Apparently, it’s not that easy. I’ve read articles recently, that say sugar is a hard habit to kick, almost as hard as kicking heroin. I wouldn’t know about that, because heroin is one drug I stayed away from during my partying days.
The articles also say that, like cocaine, sugar stimulates the reward center in our brains. I often reward myself with something sweet if I feel stressed, miserable, or great. Candy and desserts are my prizes! I deserve them no matter how I feel! Can anyone sympathize with this?
Two years ago, I was 70 lbs. overweight according to some medical measurement that dictates how much you should weigh based on your height — at 5’1″, I’m supposed to weigh 110 lbs. I was between 140 – 150 lbs. when I put on the extra weight, which happened after my gall bladder was removed in an emergency situation.

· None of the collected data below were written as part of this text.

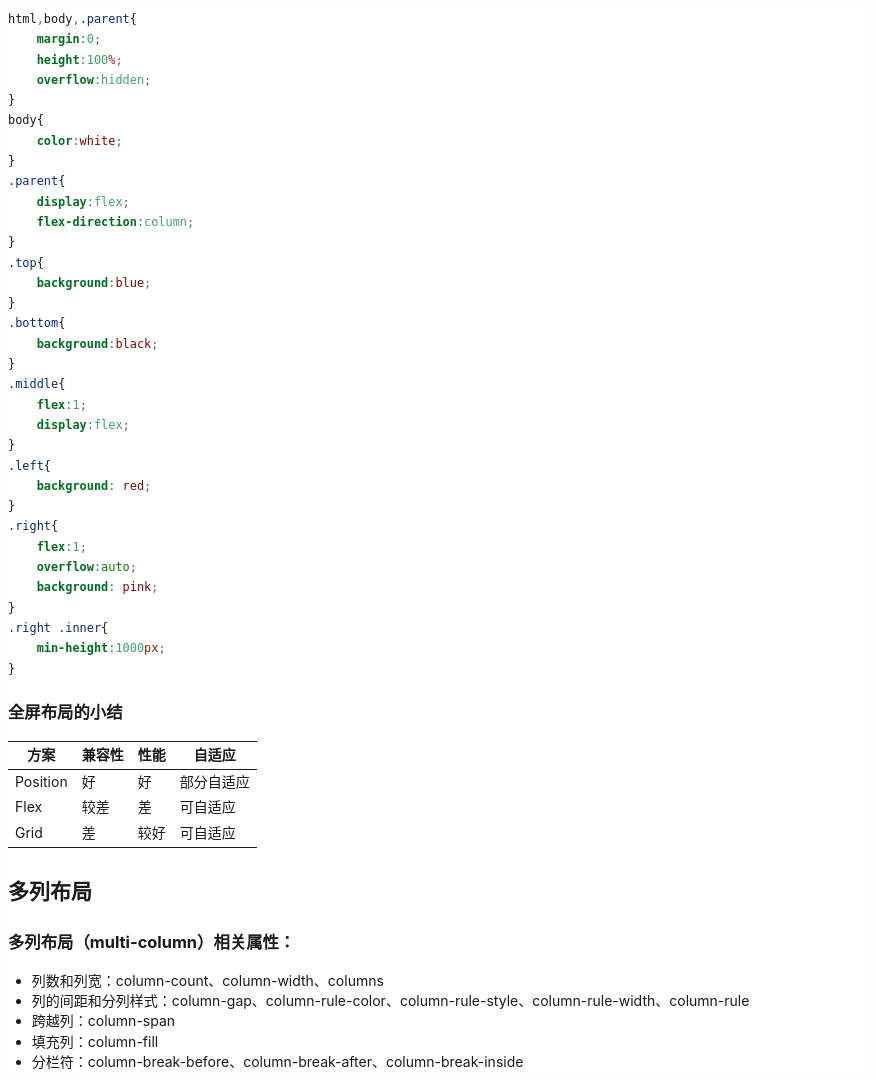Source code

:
 ```css
html,body,.parent{
    margin:0;
    height:100%;
    overflow:hidden;
}
body{
    color:white;
} 
.parent{
    display:flex;
    flex-direction:column;
}
.top{
    background:blue;
}
.bottom{
    background:black;
}
.middle{
    flex:1;
    display:flex;
}
.left{
    background: red;
}
.right{
    flex:1;
    overflow:auto;
    background: pink;
}
.right .inner{
    min-height:1000px;
}
```

### 全屏布局的小结

方案 | 兼容性 | 性能 | 自适应
--- | --- | --- | ---
Position | 好 | 好 | 部分自适应
Flex|	较差|	差|	可自适应
Grid|	差|	较好|	可自适应

## 多列布局

### 多列布局（multi-column）相关属性：
- 列数和列宽：column-count、column-width、columns
- 列的间距和分列样式：column-gap、column-rule-color、column-rule-style、column-rule-width、column-rule
- 跨越列：column-span
- 填充列：column-fill
- 分栏符：column-break-before、column-break-after、column-break-inside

My primary care physician later told me that the gall bladder is what processes the fat you consume. Wonderful. It would have been nice to know that like, right after the surgery, so I could have watched what I ate.
Walking around with those extra pounds made me feel really bad about myself. It lit the fire under my a$$ to lose weight. Now I’m back up to 140 lbs. Okay, 138 lbs., but still.
Other articles I’ve read state that quitting sugar causes withdrawal symptoms such as depression and fatigue, and that the cravings last about a week afterward. Well, I’m already depressed and fatigued right now, so I figure it’s a good time to cut sweets from my diet. As soon as I finish this bag of incredibly yummy, handcrafted, Cabernet Dark Chocolate caramels!
Do you eat sweets to make yourself feel better?